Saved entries

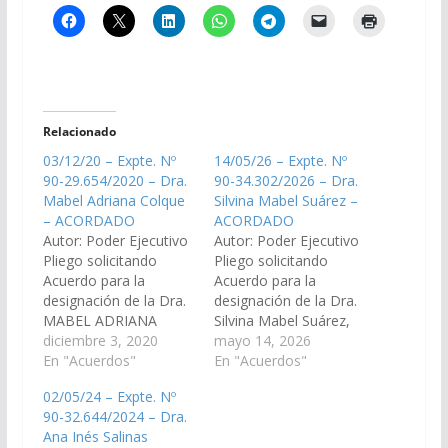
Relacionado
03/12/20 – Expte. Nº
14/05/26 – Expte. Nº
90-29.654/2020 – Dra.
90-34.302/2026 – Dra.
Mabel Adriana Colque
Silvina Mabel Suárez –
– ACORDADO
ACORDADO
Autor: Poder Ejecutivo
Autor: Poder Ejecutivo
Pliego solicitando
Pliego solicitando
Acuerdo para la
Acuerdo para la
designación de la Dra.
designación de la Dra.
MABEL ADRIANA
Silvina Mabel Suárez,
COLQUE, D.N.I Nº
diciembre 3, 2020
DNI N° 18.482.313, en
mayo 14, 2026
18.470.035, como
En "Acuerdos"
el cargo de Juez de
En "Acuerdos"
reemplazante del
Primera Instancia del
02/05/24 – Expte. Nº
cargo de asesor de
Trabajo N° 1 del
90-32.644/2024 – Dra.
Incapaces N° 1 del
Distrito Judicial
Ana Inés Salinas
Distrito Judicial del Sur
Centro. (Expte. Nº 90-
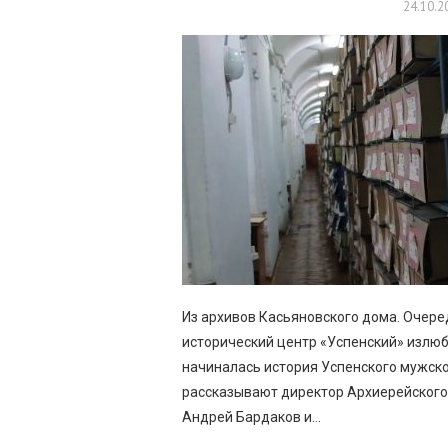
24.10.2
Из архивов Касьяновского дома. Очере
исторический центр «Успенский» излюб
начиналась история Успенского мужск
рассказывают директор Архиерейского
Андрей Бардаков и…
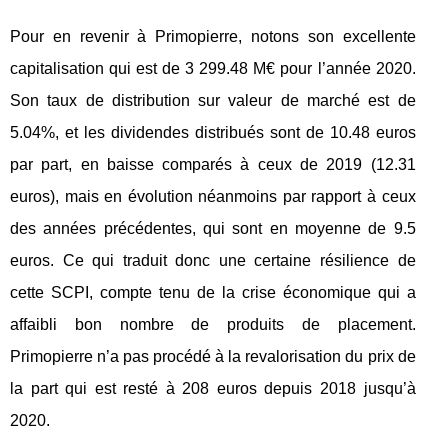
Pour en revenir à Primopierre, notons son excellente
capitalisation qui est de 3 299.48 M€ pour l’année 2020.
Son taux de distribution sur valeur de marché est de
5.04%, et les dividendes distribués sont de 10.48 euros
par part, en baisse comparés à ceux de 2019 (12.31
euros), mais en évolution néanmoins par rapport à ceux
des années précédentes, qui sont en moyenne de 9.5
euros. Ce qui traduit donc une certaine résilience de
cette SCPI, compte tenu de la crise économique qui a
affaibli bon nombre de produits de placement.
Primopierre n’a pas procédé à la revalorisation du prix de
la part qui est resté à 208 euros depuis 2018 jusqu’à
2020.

§ Exercise aim
Reproduce verbatim every line from the one containing "Pour en revenir" through the final line above, including both of those lines.

§ Exercise output
Pour en revenir à Primopierre, notons son excellente
capitalisation qui est de 3 299.48 M€ pour l’année 2020.
Son taux de distribution sur valeur de marché est de
5.04%, et les dividendes distribués sont de 10.48 euros
par part, en baisse comparés à ceux de 2019 (12.31
euros), mais en évolution néanmoins par rapport à ceux
des années précédentes, qui sont en moyenne de 9.5
euros. Ce qui traduit donc une certaine résilience de
cette SCPI, compte tenu de la crise économique qui a
affaibli bon nombre de produits de placement.
Primopierre n’a pas procédé à la revalorisation du prix de
la part qui est resté à 208 euros depuis 2018 jusqu’à
2020.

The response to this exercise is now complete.